Intoxicating Substances (Supply) Act 1985
- Parliament of the United Kingdom
- Long title: An Act to prohibit the supply to persons under the age of eighteen of certain substances which may cause intoxication if inhaled.
- Citation: 1985 c. 26
- Territorial extent: England & Wales; Northern Ireland;

Dates
- Royal assent: 13 June 1985
- Commencement: 13 August 1985
- Repealed: 26 May 2016

Other legislation
- Amended by: Statute Law (Repeals) Act 1993;
- Repealed by: Psychoactive Substances Act 2016

Status: Repealed

Text of statute as originally enacted

Revised text of statute as amended

= Intoxicating Substances (Supply) Act 1985 =

Act of the Parliament of the United Kingdom

The Intoxicating Substances (Supply) Act 1985 was an act of the Parliament of the United Kingdom.

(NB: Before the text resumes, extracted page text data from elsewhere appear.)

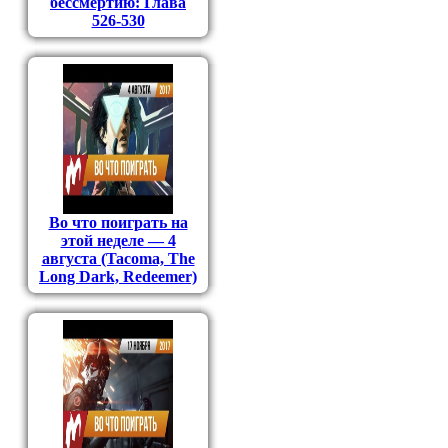
бессмертию: Глава
526-530
Во что поиграть на
этой неделе — 4
августа (Tacoma, The
Long Dark, Redeemer)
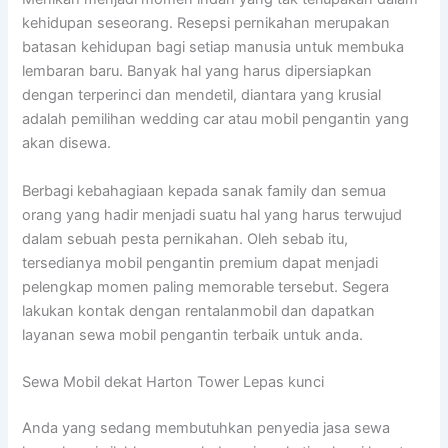
kehidupan seseorang. Resepsi pernikahan merupakan
batasan kehidupan bagi setiap manusia untuk membuka
lembaran baru. Banyak hal yang harus dipersiapkan
dengan terperinci dan mendetil, diantara yang krusial
adalah pemilihan wedding car atau mobil pengantin yang
akan disewa.
Berbagi kebahagiaan kepada sanak family dan semua
orang yang hadir menjadi suatu hal yang harus terwujud
dalam sebuah pesta pernikahan. Oleh sebab itu,
tersedianya mobil pengantin premium dapat menjadi
pelengkap momen paling memorable tersebut. Segera
lakukan kontak dengan rentalanmobil dan dapatkan
layanan sewa mobil pengantin terbaik untuk anda.
Sewa Mobil dekat Harton Tower Lepas kunci
Anda yang sedang membutuhkan penyedia jasa sewa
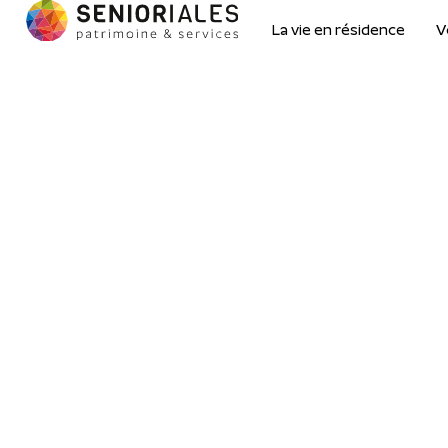
La vie en résidence
V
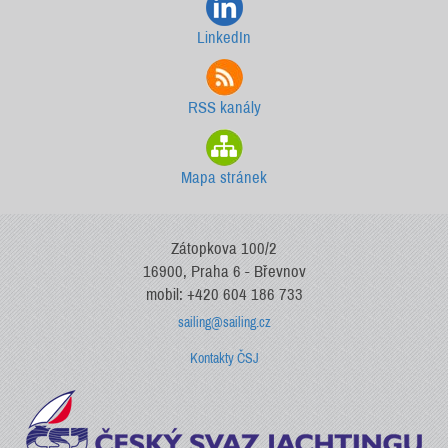
LinkedIn
RSS kanály
Mapa stránek
Zátopkova 100/2
16900, Praha 6 - Břevnov
mobil: +420 604 186 733
sailing@sailing.cz
Kontakty ČSJ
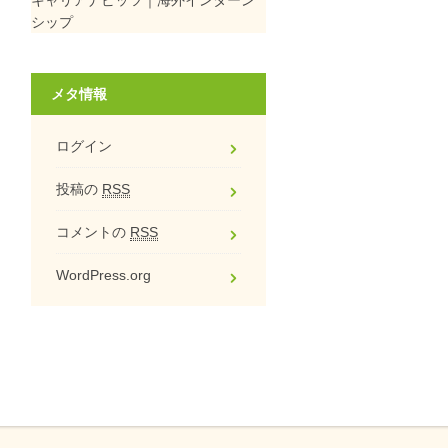
シップ
メタ情報
ログイン
投稿の
RSS
コメントの
RSS
WordPress.org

It made it an offence for people to supply substances that are not controlled by the Misuse of Drugs Act 1971 to people under 18 years of age when it is likely that the substance could be inhaled for the purpose of intoxication. The legislation was drafted in the 1980s due to concern over solvent abuse but was used in the 2010s to prosecute those selling designer drugs that are inhaled. The Act was repealed and replaced by the Psychoactive Substances Act 2016.